Die Rahmenbedingungen der Lehrausbildung sind bedauerlicherweise im vergangenen Jahrhundert hängen geblieben. Es ist dringend erforderlich, Lehrinhalte an die Anforderungen der Gegenwart und der Zukunft anzupassen. Die Ausstattung von Berufsschulen mit modernen Technologien (beispielsweise CAD-Programe für technische Zeichner), eine Ausbildungskompatibilität mit der 4-Tage-Woche und ein Fokus auf Zukunftstechnologien in grünen Lehrberufen sind unumgänglich.

Ein besonderes Augenmerk sollte auf erneuerbaren Technologien liegen, wie der Wärmepumpe und dem E-Auto. Es ist schockierend, dass Zukunftstechnologien in den Bereichen Installations- und Gebäudetechnik und Kraftfahrzeugtechnik noch immer Wahlfächer sind, Fossiltechnologien sind der Standard. Wie können wir zulassen, dass noch im Jahr 2023 Fachkräfte ausgebildet werden, ohne ihnen das Rüstzeug für die Energiewende mitzugeben?

Wir benötigen dringend verpflichtende Lehreinheiten zu Alternativenergieanlagen sowie Elektroantrieben, um die Fachkräfte von morgen auf die Anforderungen der Arbeitswelt vorzubereiten.
Darüber hinaus sollten wir dringend die Vielfalt in der Gastronomie fördern, indem wir die Modularisierung der Lehre vorantreiben. Eine Aufteilung in Grundmodul und verschiedene Hauptmodule, wie österreichische, internationale und vegetarische/vegane Küche, könnte Tradition bewahren und gleichzeitig den aktuellen Anforderungen gerecht werden. Exzellente Gastronomiebetriebe können auch ohne Schnitzel und ohne Innereien auf der Speisekarte exzellente Lehrlinge ausbilden – lassen wir sie das doch.

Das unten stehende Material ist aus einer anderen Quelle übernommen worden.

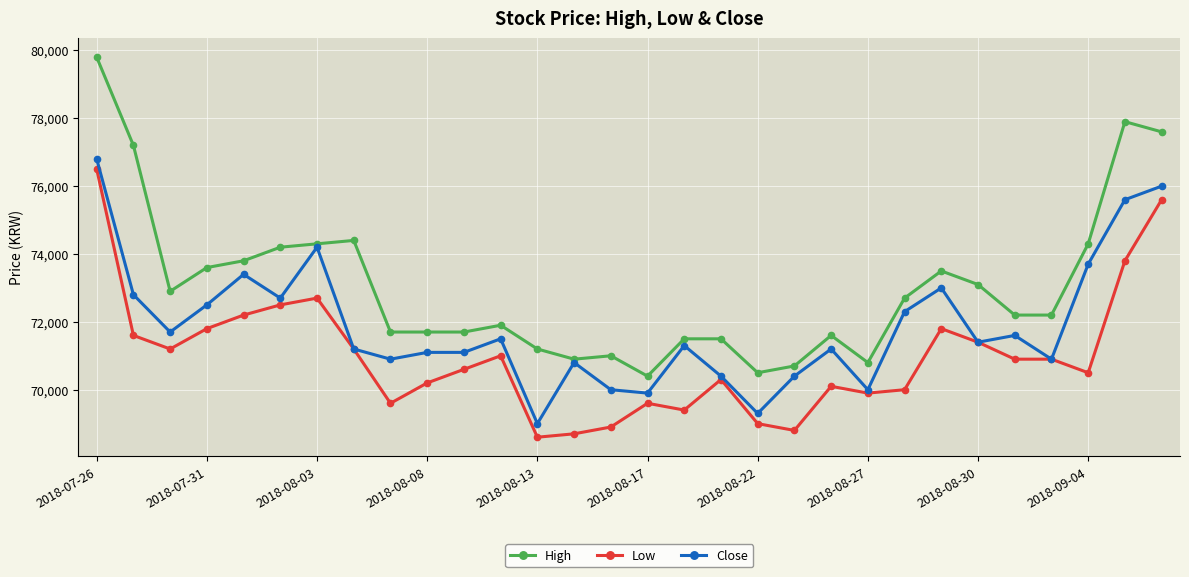

Which series has the largest total across all categories?

High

Wir appellieren an Sie, als Bundesminister für Arbeit und Wirtschaft, die notwendigen Schritte zu unternmen, um unsere Lehrausbildung zukunftsfähig zu gestalten.

Zusammengefasst sind jetzt folgende Schritte zu setzen:

1.  Die Entrümpelung der Ausbildungsordnungen
2. Eine Ausstattungsoffensive der Berufsschulen für zeitgemäße Lehre
3. Eine Anpassung der Gesetzesgrundlage für die Lehre an die Realitäten der Arbeitswelt

Unsere österreichische Lehre war ein bewährtes Erfolgsmodell, das uns viele Vorteile gebracht hat. Doch um relevant zu bleiben, den Wirtschaftsstandort Österreich nachhaltig abzusichern und so den sozialen Wohlstand auch für die jüngeren und künftigen Generationen zu erhalten, müssen wir jetzt in Quantität und Qualität der Ausbildung investieren. Die Lehrlinge von heute sind die Fachkräfte von morgen, und es liegt in unserer Verantwortung, sie optimal auf die Herausforderungen der Zukunft vorzubereiten.

Wir ersuchen Sie dringend, die notwendigen Maßnahmen zu setzen und hoffen auf eine zukunftsweisende Neugestaltung unserer Lehrausbildung.